*Reading passage*:
++++++++++++++++++++
Legend Valley in Thornville is the location of the Lost Lands music festival, hosted by Excision. Since 2021, it has hosted the annual Gathering of the Juggalos.

==Geography==

According to the United States Census Bureau, the village has a total area of 1.10 sqmi, all land.

==Demographics==

Historical population
| Census | Pop. | Note | %± |
| 1880 | 269 |  | — |
| 1890 | 405 |  | 50.6% |
| 1900 | 374 |  | −7.7% |
| 1910 | 411 |  | 9.9% |
| 1920 | 451 |  | 9.7% |
| 1930 | 439 |  | −2.7% |
| 1940 | 411 |  | −6.4% |
| 1950 | 432 |  | 5.1% |
| 1960 | 521 |  | 20.6% |
| 1970 | 679 |  | 30.3% |
| 1980 | 838 |  | 23.4% |
| 1990 | 758 |  | −9.5% |
| 2000 | 731 |  | −3.6% |
| 2010 | 991 |  | 35.6% |
| 2020 | 1,087 |  | 9.7% |
U.S. Decennial Census

===2020 census===
As of the census of 2020, there were 1,087 people and 430 households living in the village. The population density was 988.2 PD/sqmi. There were 450 housing units at an average density of 409.1 /sqmi. The census recorded 1,053 White residents, 2 African American residents, 1 Native American resident, 0 Asian residents, 3 residents of some other race, and 28 from two or more races.

===2010 census===
As of the census of 2010, there were 991 people, 417 households, and 277 families living in the village. The population density was 900.9 PD/sqmi. There were 447 housing units at an average density of 406.4 /sqmi. The racial makeup of the village was 98.8% White, 0.1% African American, 0.1% Native American, 0.1% Asian, and 0.9% from two or more races.

There were 417 households, of which 34.3% had children under the age of 18 living with them, 48.9% were married couples living together, 11.5% had a female householder with no husband present, 6.0% had a male householder with no wife present, and 33.6% were non-families. 27.8% of all households were made up of individuals, and 12.7% had someone living alone who was 65 years of age or older. The average household size was 2.38 and the average family size was 2.87.
++++++++++++++++++++
*Task requirements*:
1 > In the village profile, copy everything from "There were 417" down to "size was 2.87.", and swap "households" for "homes".
2 > Please state the population density of the village in 2010, according to the village profile.
The data after this comes from a separate source.
++++++++++++++++++++
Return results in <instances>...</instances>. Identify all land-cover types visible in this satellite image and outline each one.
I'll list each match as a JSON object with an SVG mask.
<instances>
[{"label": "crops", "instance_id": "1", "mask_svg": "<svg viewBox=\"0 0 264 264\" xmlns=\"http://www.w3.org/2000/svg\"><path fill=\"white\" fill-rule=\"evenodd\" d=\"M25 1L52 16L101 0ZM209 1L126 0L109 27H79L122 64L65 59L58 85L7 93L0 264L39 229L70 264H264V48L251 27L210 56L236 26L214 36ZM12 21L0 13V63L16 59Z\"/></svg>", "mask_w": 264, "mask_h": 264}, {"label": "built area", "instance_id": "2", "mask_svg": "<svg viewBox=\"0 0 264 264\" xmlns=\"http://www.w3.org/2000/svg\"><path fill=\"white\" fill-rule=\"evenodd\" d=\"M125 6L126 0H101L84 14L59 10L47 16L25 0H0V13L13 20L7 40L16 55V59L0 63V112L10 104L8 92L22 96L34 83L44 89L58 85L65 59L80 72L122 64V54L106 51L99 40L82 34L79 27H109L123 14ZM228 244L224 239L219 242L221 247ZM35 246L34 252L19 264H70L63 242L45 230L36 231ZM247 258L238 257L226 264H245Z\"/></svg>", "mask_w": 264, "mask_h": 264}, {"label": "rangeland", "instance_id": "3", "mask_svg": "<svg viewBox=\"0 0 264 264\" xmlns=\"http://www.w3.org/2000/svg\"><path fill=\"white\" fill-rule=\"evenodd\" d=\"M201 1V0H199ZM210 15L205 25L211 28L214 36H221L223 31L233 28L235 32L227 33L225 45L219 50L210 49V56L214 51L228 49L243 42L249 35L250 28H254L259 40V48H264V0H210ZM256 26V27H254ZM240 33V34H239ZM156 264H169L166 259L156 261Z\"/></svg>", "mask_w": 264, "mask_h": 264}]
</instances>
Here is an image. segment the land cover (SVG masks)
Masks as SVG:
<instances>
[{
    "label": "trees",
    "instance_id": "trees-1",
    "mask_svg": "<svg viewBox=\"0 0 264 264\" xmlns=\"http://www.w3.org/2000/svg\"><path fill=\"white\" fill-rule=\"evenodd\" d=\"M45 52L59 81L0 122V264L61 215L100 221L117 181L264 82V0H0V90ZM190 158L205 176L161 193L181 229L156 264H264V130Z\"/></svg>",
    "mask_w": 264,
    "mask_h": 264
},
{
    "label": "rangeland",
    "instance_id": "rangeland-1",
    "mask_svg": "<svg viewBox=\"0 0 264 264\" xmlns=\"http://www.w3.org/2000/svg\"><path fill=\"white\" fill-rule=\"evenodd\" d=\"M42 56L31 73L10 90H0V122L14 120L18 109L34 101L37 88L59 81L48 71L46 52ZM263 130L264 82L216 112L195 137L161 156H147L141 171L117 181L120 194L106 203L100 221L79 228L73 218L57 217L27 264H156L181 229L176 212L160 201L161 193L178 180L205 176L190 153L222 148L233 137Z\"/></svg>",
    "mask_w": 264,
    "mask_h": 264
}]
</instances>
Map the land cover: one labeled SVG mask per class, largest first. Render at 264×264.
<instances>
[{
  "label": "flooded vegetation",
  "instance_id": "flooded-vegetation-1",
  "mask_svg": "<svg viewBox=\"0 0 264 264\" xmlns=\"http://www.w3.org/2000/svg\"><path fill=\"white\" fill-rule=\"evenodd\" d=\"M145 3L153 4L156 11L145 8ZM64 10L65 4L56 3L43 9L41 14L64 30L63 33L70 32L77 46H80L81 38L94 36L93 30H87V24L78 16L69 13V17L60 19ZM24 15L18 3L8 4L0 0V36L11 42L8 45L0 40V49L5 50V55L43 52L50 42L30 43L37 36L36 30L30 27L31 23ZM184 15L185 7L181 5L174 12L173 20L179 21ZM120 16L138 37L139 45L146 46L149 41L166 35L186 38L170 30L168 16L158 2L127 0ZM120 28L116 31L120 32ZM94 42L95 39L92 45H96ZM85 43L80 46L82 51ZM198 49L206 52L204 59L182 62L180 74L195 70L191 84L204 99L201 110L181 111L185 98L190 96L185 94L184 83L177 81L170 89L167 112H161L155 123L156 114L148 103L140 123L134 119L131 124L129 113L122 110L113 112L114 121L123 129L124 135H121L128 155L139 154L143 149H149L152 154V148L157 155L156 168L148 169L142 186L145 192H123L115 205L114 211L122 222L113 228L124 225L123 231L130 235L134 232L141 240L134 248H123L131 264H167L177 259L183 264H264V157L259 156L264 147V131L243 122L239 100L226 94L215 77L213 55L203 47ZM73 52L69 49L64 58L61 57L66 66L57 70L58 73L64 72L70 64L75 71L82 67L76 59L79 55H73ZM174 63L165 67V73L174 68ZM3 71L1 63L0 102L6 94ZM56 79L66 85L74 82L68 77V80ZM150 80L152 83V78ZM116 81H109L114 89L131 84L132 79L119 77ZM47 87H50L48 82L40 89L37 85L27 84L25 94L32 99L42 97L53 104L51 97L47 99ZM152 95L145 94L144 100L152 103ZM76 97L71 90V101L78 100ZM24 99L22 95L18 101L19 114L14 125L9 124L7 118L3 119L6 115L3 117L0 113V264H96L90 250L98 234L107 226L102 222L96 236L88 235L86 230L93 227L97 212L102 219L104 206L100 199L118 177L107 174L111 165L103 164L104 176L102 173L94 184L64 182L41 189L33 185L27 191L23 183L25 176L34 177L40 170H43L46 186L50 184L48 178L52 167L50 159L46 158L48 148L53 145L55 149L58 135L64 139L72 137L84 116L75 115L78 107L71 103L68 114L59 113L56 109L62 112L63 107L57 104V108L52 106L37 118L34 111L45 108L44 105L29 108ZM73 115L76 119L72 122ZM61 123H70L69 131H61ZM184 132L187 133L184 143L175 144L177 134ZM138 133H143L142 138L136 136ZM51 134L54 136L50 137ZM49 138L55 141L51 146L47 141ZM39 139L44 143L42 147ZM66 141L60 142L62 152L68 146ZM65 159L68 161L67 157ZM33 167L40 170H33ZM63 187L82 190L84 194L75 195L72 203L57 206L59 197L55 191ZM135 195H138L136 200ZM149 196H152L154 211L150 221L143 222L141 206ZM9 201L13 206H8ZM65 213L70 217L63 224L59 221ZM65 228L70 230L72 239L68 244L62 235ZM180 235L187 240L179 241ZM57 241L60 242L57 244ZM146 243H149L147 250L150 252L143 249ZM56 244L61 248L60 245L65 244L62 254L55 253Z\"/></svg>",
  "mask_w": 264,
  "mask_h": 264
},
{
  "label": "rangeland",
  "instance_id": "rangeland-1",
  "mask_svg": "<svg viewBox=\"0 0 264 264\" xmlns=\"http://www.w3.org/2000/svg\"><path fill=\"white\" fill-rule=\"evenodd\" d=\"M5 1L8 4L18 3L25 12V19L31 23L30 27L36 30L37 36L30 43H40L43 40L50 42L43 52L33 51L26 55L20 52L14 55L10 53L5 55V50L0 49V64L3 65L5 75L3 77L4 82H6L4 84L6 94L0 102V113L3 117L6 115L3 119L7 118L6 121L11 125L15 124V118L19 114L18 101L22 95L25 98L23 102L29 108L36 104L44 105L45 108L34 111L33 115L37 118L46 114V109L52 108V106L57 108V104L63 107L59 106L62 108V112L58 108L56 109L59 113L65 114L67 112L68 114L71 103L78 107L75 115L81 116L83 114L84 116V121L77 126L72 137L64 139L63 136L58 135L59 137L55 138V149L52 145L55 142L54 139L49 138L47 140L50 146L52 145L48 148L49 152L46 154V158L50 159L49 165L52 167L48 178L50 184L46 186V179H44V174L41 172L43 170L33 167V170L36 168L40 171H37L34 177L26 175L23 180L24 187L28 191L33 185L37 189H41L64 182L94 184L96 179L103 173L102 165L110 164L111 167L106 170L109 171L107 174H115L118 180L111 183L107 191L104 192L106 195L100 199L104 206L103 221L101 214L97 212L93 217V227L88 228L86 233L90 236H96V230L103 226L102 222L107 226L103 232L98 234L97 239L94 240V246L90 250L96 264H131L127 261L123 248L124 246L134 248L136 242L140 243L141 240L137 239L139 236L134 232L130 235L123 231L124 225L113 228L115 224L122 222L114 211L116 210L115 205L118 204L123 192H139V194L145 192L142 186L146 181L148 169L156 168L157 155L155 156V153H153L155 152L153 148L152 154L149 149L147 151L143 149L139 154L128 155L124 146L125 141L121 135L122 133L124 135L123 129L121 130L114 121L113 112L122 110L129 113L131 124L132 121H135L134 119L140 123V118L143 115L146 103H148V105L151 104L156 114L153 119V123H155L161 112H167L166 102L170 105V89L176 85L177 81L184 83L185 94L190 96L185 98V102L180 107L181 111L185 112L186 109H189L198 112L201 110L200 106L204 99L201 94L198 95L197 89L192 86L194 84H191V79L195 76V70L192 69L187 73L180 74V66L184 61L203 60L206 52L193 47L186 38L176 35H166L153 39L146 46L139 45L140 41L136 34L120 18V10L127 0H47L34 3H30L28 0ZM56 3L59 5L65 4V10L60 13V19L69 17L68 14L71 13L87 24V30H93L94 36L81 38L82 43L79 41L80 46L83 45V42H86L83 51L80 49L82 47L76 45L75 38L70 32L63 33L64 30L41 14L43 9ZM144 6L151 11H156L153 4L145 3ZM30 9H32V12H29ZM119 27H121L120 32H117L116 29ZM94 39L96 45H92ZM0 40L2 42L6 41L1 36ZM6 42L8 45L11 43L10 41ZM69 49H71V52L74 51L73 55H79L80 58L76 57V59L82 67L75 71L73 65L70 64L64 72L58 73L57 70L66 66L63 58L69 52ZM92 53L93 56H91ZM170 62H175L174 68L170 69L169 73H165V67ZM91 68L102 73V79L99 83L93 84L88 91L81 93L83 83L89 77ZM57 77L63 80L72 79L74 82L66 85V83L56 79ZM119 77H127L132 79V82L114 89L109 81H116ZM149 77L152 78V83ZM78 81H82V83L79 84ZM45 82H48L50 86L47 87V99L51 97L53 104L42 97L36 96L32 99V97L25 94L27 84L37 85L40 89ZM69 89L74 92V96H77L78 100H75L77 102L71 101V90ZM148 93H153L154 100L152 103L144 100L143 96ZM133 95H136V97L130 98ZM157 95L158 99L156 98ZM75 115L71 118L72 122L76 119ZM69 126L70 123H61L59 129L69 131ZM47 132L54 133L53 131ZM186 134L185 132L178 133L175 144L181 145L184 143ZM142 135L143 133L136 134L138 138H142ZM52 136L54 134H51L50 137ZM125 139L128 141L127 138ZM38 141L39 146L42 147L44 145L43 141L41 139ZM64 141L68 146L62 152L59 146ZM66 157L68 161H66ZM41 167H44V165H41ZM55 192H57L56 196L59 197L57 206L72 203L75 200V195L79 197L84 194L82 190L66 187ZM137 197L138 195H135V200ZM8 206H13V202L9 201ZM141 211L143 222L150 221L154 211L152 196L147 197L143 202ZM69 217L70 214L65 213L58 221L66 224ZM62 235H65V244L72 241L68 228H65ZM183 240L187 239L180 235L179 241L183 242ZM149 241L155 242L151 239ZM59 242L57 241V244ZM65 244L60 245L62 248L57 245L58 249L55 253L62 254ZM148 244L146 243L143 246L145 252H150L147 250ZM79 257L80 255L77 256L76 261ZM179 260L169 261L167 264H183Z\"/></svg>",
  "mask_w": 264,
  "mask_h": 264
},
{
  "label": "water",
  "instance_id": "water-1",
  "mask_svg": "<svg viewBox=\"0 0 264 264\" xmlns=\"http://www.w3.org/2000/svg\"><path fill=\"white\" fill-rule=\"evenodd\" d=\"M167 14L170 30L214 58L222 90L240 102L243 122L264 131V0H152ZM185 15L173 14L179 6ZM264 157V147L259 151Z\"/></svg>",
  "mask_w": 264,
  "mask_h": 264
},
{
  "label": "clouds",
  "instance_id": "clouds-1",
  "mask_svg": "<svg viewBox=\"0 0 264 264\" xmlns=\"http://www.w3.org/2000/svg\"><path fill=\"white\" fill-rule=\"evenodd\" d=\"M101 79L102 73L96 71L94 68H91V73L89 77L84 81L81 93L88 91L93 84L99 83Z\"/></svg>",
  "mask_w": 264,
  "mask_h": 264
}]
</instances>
++++++++++++++++++++
*Solution list*:
1 >
There were 417 homes, of which 34.3% had children under the age of 18 living with them, 48.9% were married couples living together, 11.5% had a female householder with no husband present, 6.0% had a male householder with no wife present, and 33.6% were non-families. 27.8% of all homes were made up of individuals, and 12.7% had someone living alone who was 65 years of age or older. The average household size was 2.38 and the average family size was 2.87.

2 > 900.9 people per square mile.